Page-level text extractions:
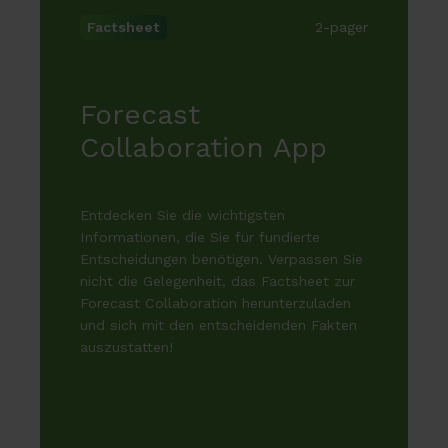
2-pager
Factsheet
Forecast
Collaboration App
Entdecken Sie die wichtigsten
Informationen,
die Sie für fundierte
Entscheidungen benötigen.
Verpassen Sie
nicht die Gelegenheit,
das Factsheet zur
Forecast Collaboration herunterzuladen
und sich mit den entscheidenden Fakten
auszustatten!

==

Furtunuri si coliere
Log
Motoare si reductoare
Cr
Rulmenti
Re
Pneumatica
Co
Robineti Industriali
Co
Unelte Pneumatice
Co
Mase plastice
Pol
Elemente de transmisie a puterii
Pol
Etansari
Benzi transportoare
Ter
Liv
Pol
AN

● **How to complete this task**
Return only the lines of the records in which the string "Forecast" appears.

● **Task output**
Forecast
Forecast Collaboration herunterzuladen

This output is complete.